Exercise instructions:
Give back only the lines from the one containing "text Lorsque l'on" through the one containing "text Tâche n°4 : [148, 1442, 1093, 1474]", inclusive, replacing "journaux" with "quotidiens" and leaving everything else unchanged.

Exercise materials:
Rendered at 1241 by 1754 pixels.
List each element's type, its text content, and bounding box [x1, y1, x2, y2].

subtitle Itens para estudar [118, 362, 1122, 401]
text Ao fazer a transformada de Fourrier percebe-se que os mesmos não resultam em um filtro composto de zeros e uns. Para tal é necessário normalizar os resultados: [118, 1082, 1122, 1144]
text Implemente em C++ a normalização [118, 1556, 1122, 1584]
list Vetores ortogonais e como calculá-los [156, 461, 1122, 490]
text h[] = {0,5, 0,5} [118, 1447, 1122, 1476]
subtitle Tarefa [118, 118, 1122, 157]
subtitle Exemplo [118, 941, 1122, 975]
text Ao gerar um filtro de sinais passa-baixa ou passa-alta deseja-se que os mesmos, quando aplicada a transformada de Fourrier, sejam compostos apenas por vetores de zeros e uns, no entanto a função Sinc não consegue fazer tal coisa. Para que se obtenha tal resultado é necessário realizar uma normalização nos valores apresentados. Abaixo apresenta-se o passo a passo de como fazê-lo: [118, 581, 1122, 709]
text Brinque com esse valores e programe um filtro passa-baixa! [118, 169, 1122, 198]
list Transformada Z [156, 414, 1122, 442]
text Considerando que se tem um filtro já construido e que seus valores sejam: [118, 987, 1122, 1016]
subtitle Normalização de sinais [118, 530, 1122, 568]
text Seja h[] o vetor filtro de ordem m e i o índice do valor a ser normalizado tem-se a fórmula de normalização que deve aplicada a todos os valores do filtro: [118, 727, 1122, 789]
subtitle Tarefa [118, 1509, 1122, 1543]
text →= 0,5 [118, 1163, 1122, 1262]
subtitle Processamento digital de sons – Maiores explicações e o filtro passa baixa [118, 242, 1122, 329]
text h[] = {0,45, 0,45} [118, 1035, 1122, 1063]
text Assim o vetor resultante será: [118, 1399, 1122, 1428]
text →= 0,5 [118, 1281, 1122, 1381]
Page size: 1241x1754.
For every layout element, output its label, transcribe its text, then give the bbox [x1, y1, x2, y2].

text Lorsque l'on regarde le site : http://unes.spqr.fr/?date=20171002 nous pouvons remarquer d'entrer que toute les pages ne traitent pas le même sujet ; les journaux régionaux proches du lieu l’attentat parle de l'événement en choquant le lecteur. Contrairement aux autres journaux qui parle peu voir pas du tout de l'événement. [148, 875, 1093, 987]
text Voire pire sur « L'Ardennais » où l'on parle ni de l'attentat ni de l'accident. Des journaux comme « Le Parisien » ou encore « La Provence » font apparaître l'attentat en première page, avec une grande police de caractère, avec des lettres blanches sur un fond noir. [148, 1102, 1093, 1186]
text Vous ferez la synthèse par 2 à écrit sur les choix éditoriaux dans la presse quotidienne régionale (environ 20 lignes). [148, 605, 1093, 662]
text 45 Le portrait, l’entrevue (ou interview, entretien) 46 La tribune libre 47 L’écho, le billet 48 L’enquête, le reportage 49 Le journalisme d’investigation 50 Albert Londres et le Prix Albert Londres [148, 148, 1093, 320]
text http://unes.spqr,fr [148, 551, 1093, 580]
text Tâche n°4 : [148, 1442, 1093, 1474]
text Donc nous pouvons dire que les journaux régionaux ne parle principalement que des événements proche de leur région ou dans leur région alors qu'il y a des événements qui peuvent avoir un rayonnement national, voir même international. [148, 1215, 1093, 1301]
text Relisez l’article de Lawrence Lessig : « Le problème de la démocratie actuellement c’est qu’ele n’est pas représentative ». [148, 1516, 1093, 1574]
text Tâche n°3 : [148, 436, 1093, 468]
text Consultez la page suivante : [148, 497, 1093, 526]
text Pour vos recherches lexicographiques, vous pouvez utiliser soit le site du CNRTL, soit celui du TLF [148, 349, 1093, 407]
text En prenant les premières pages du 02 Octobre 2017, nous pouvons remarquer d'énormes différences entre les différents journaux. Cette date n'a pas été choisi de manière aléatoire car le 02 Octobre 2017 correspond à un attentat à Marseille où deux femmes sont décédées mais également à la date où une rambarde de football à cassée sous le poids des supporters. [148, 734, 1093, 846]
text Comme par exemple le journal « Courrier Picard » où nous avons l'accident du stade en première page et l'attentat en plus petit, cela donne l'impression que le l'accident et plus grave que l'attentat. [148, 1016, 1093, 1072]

Result for this exercise:
text Lorsque l'on regarde le site : http://unes.spqr.fr/?date=20171002 nous pouvons remarquer d'entrer que toute les pages ne traitent pas le même sujet ; les quotidiens régionaux proches du lieu l’attentat parle de l'événement en choquant le lecteur. Contrairement aux autres quotidiens qui parle peu voir pas du tout de l'événement. [148, 875, 1093, 987]
text Voire pire sur « L'Ardennais » où l'on parle ni de l'attentat ni de l'accident. Des quotidiens comme « Le Parisien » ou encore « La Provence » font apparaître l'attentat en première page, avec une grande police de caractère, avec des lettres blanches sur un fond noir. [148, 1102, 1093, 1186]
text Vous ferez la synthèse par 2 à écrit sur les choix éditoriaux dans la presse quotidienne régionale (environ 20 lignes). [148, 605, 1093, 662]
text 45 Le portrait, l’entrevue (ou interview, entretien) 46 La tribune libre 47 L’écho, le billet 48 L’enquête, le reportage 49 Le journalisme d’investigation 50 Albert Londres et le Prix Albert Londres [148, 148, 1093, 320]
text http://unes.spqr,fr [148, 551, 1093, 580]
text Tâche n°4 : [148, 1442, 1093, 1474]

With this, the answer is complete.